■ WORK ORDER: Please restate the data that follows word for word, with the pictures left out.

Stored items:
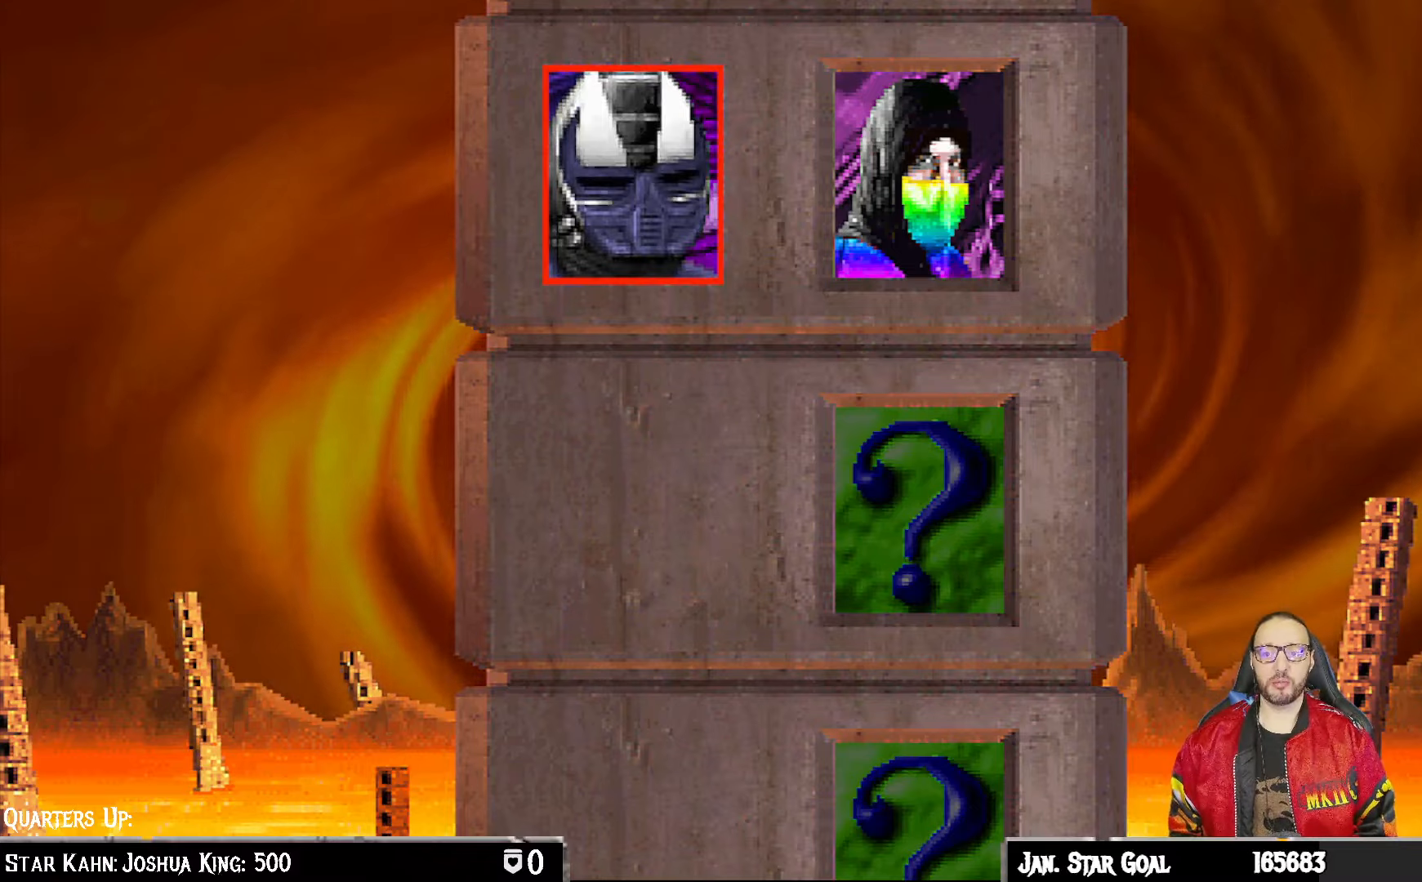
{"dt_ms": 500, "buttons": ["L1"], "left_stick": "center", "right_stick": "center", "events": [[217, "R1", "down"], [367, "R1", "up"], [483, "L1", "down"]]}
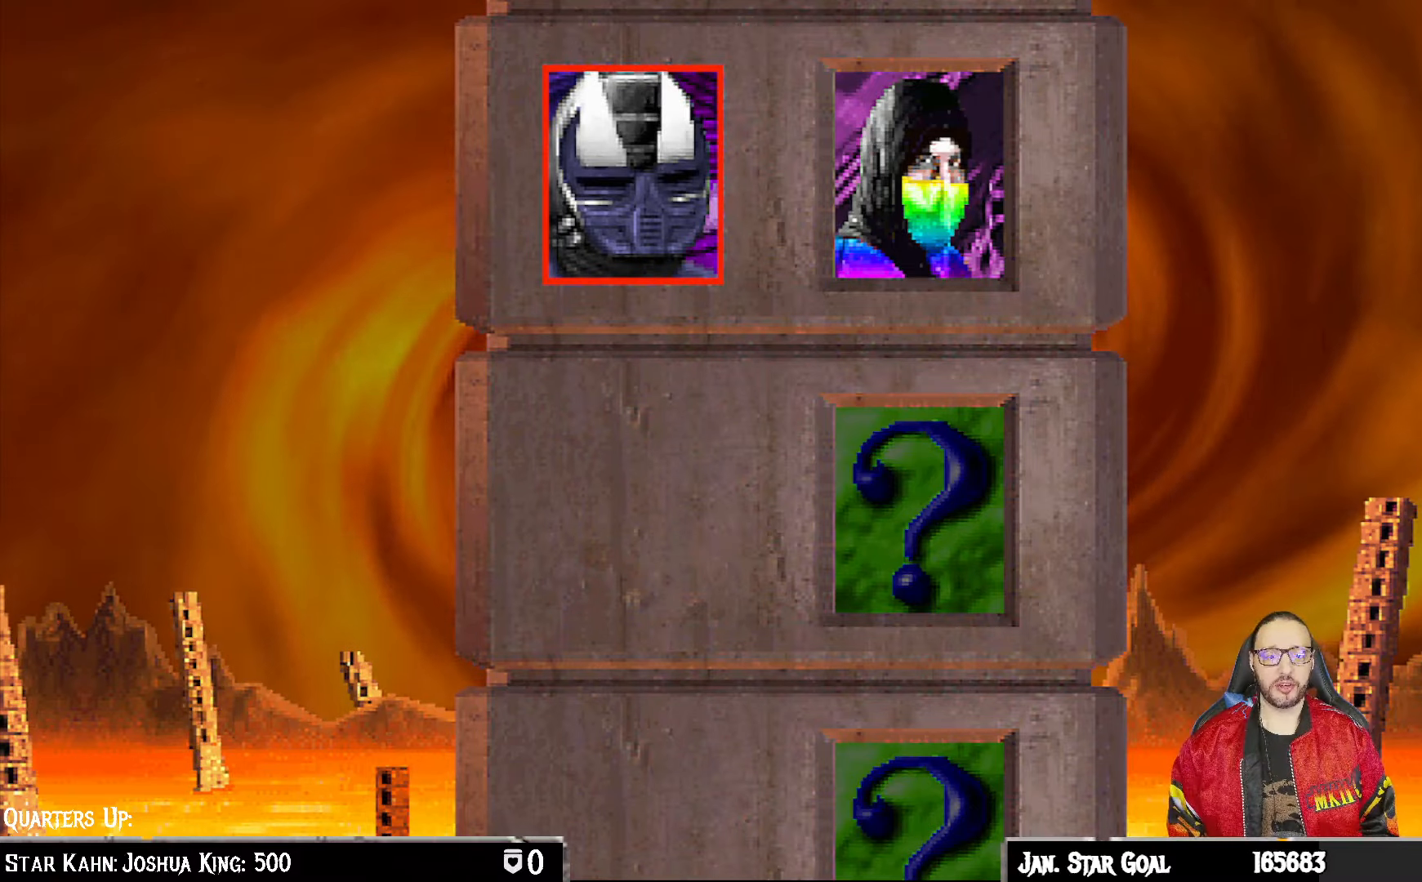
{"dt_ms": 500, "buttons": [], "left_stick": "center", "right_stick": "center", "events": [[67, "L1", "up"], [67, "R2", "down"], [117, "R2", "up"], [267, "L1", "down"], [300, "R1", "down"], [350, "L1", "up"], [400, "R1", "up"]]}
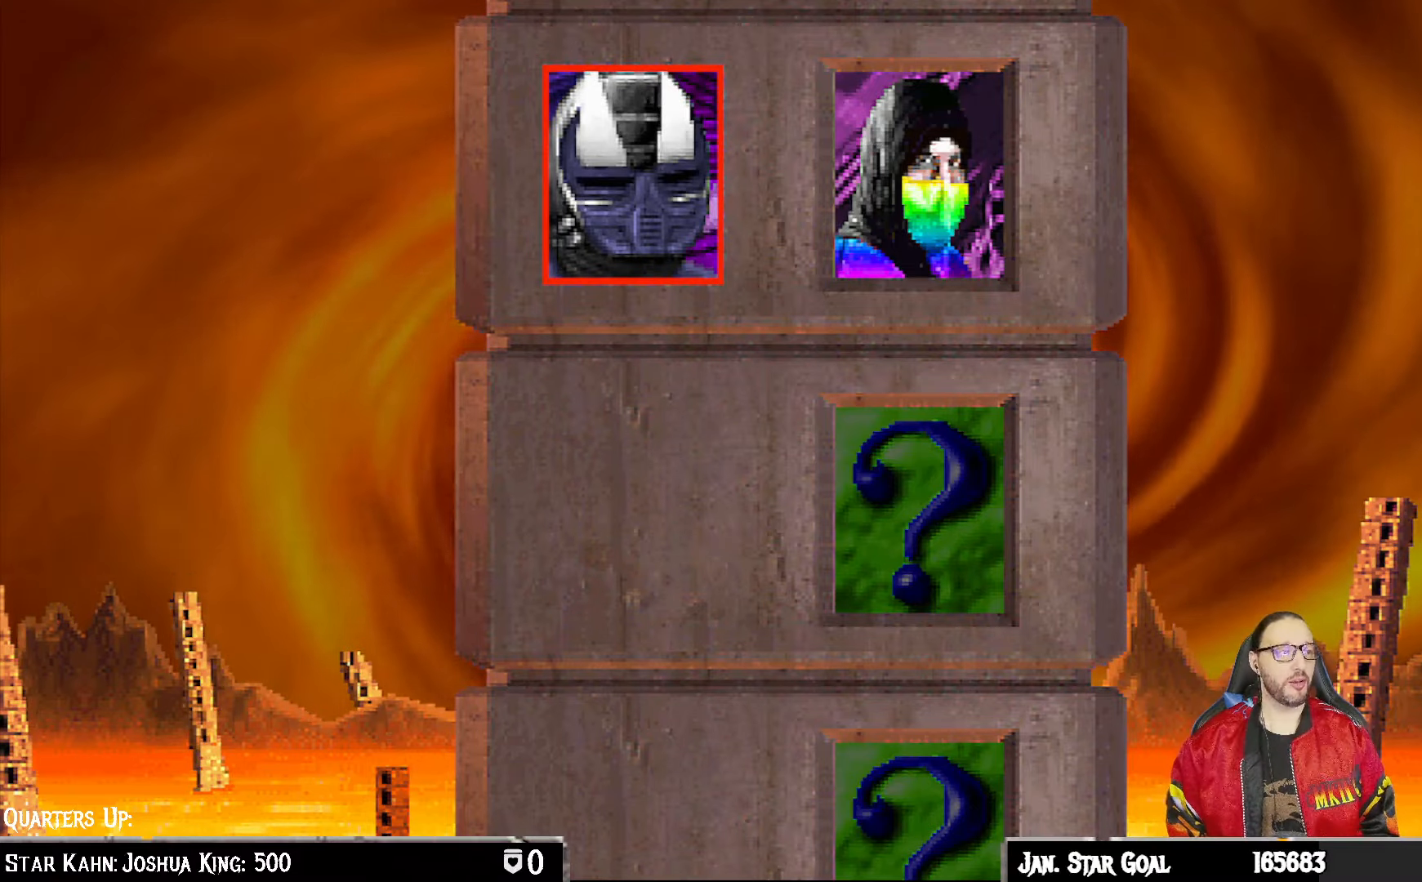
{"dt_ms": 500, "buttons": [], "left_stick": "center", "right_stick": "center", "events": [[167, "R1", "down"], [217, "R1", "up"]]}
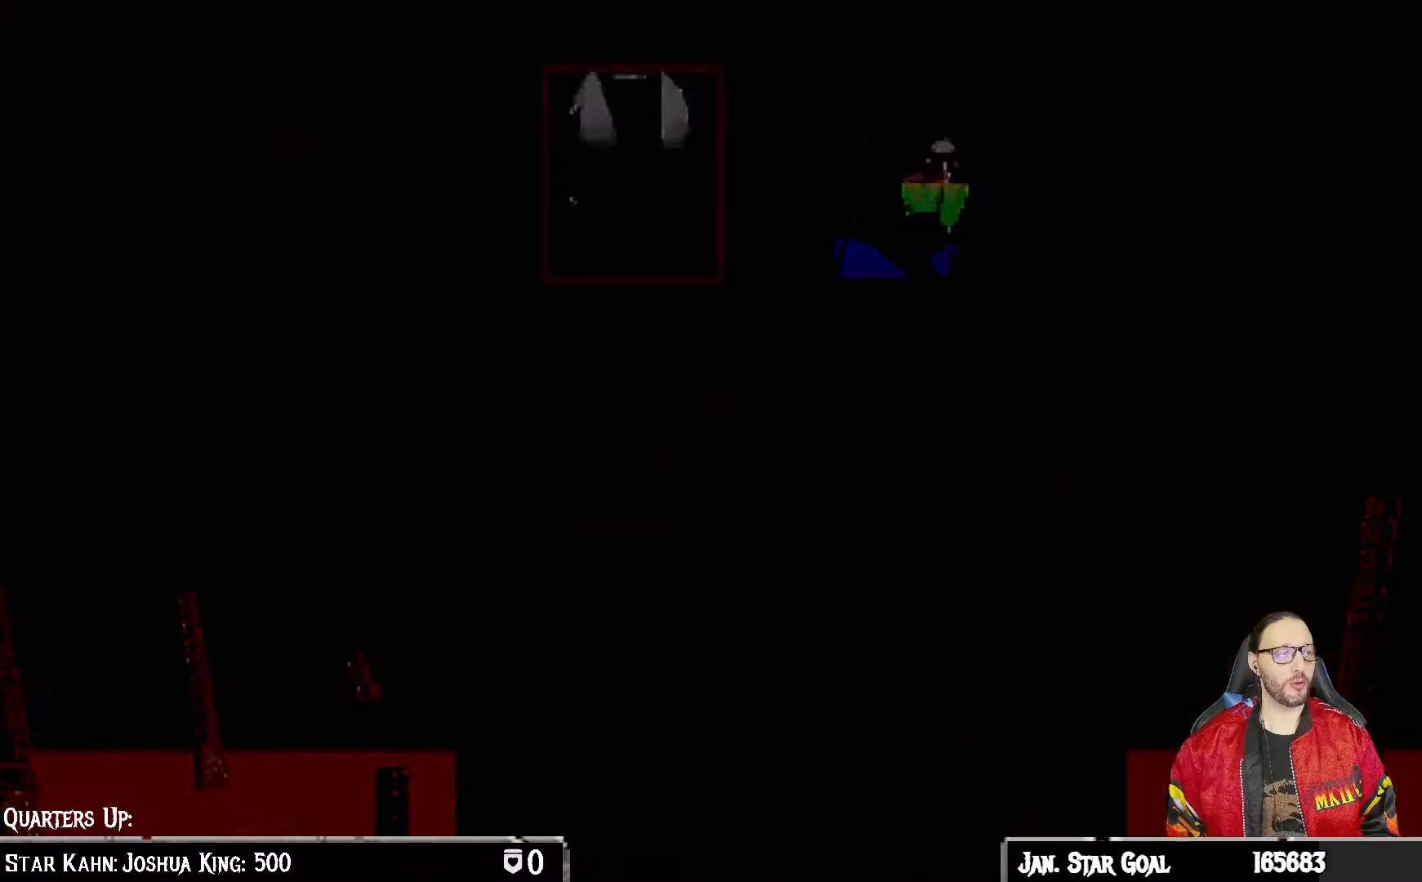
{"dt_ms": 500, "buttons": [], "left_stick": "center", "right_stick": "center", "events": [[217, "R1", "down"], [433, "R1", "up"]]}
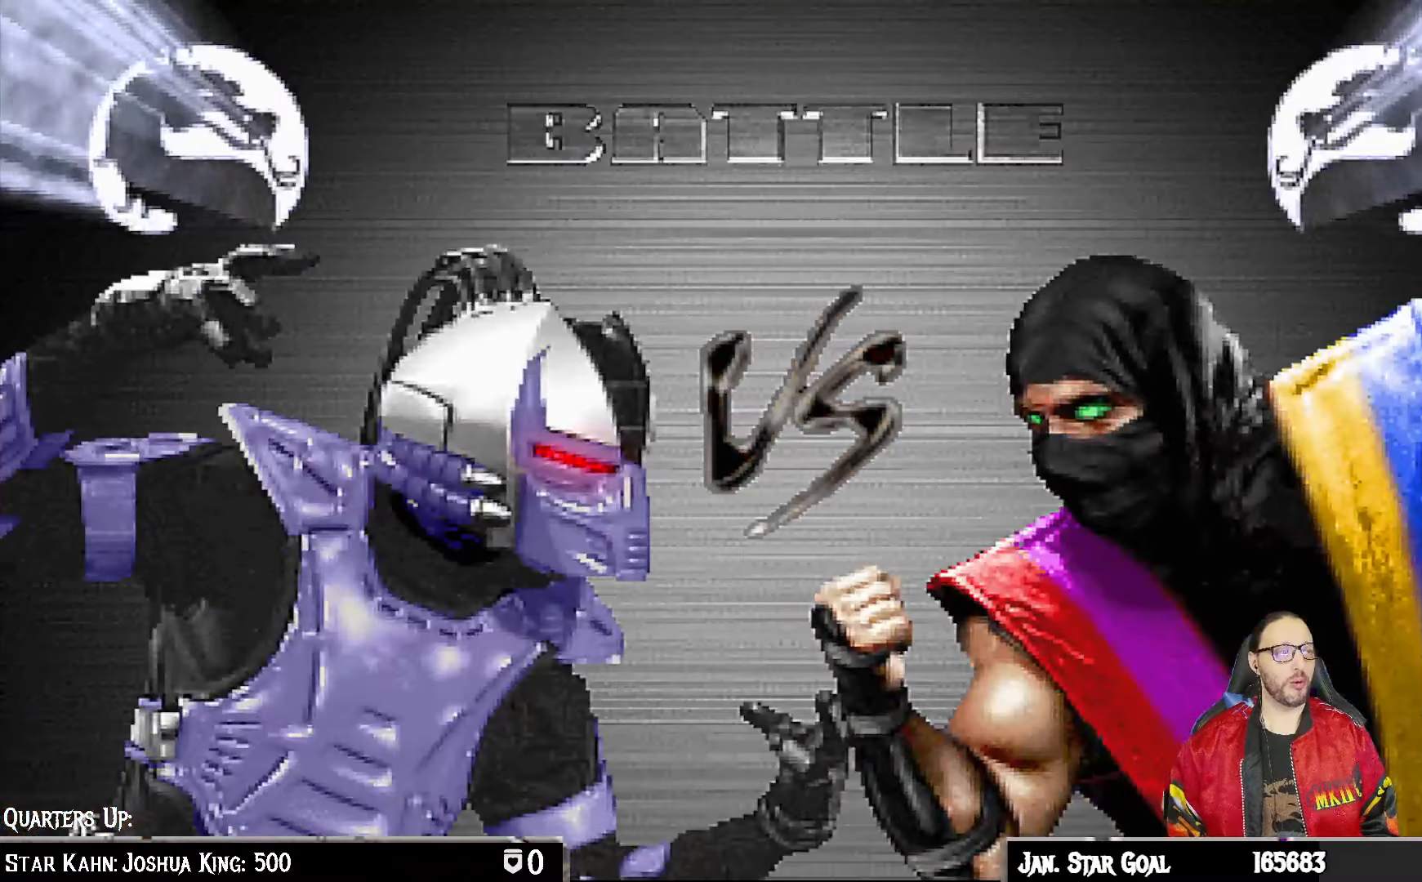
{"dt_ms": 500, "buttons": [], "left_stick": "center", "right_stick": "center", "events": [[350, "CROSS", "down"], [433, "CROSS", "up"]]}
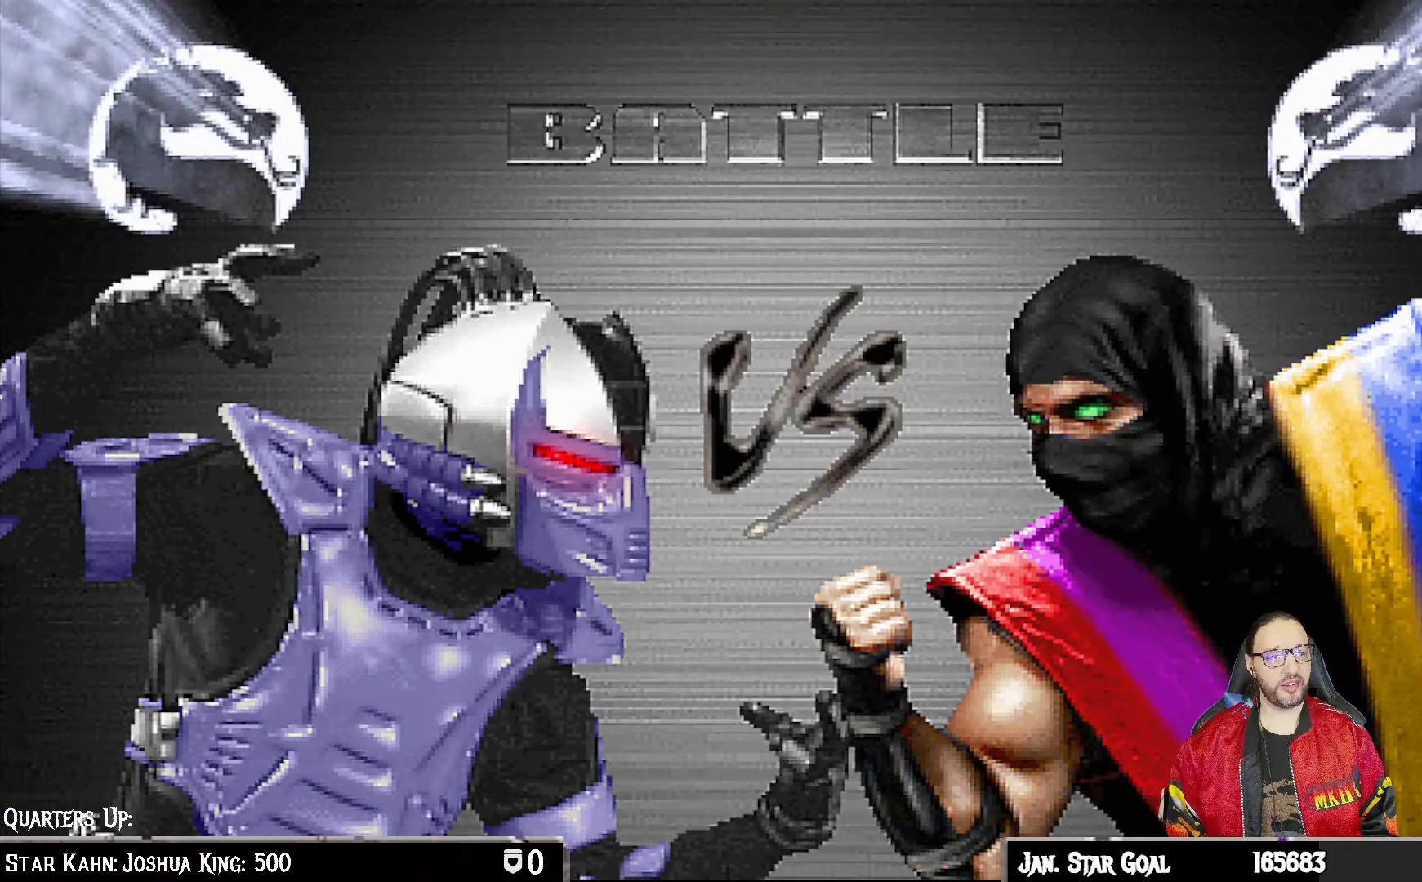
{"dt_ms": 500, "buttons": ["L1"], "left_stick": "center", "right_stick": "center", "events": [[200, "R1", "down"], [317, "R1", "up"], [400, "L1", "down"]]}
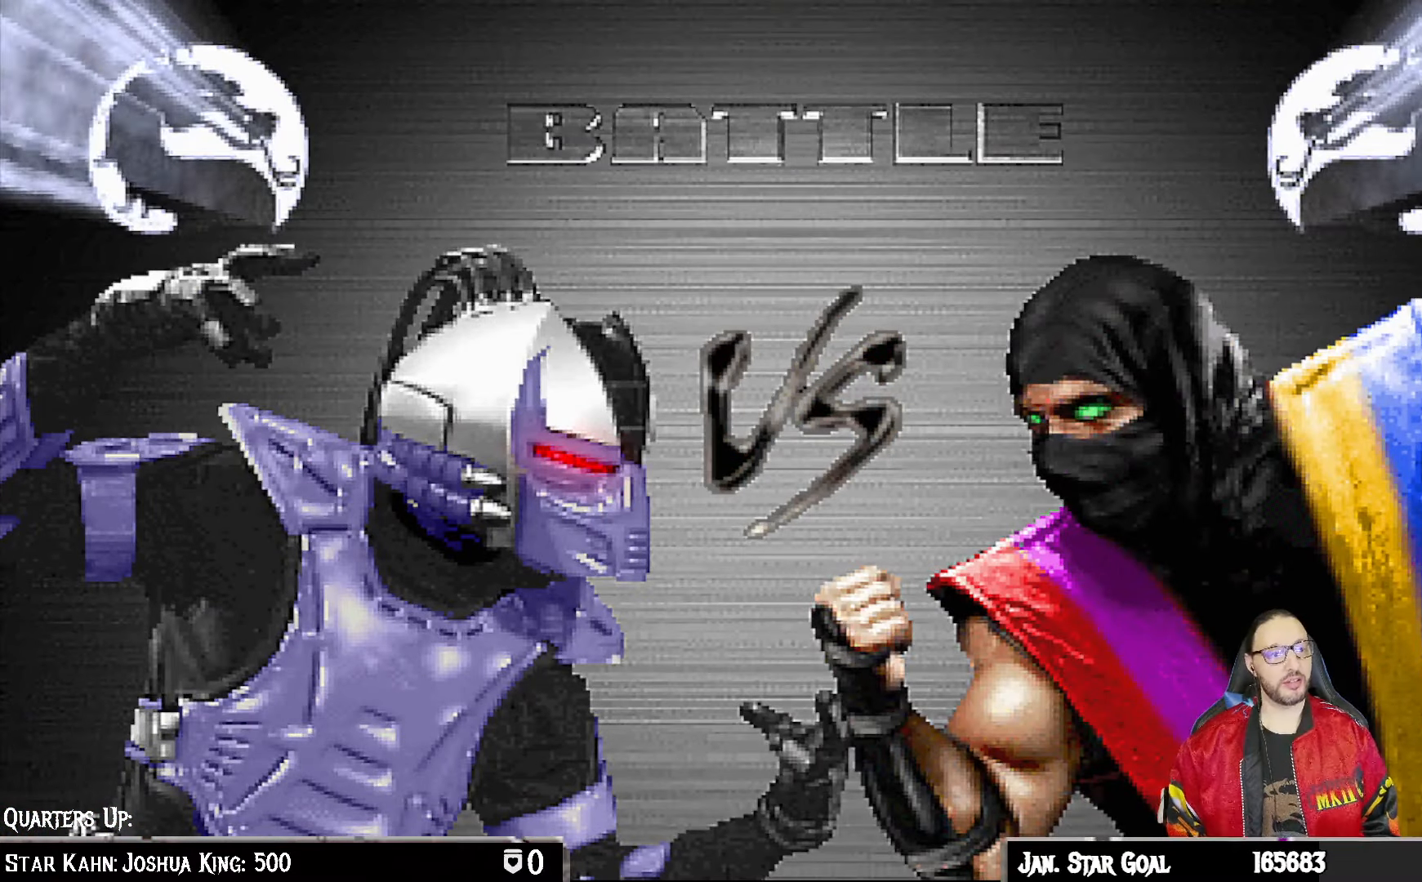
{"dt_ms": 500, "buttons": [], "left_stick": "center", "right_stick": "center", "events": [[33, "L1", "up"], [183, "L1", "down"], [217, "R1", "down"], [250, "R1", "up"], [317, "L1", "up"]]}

■ RESULT OF THE EXERCISE:
{"dt_ms": 500, "buttons": ["L1"], "left_stick": "center", "right_stick": "center", "events": [[217, "R1", "down"], [367, "R1", "up"], [483, "L1", "down"]]}
{"dt_ms": 500, "buttons": [], "left_stick": "center", "right_stick": "center", "events": [[67, "L1", "up"], [67, "R2", "down"], [117, "R2", "up"], [267, "L1", "down"], [300, "R1", "down"], [350, "L1", "up"], [400, "R1", "up"]]}
{"dt_ms": 500, "buttons": [], "left_stick": "center", "right_stick": "center", "events": [[167, "R1", "down"], [217, "R1", "up"]]}
{"dt_ms": 500, "buttons": [], "left_stick": "center", "right_stick": "center", "events": [[217, "R1", "down"], [433, "R1", "up"]]}
{"dt_ms": 500, "buttons": [], "left_stick": "center", "right_stick": "center", "events": [[350, "CROSS", "down"], [433, "CROSS", "up"]]}
{"dt_ms": 500, "buttons": ["L1"], "left_stick": "center", "right_stick": "center", "events": [[200, "R1", "down"], [317, "R1", "up"], [400, "L1", "down"]]}
{"dt_ms": 500, "buttons": [], "left_stick": "center", "right_stick": "center", "events": [[33, "L1", "up"], [183, "L1", "down"], [217, "R1", "down"], [250, "R1", "up"], [317, "L1", "up"]]}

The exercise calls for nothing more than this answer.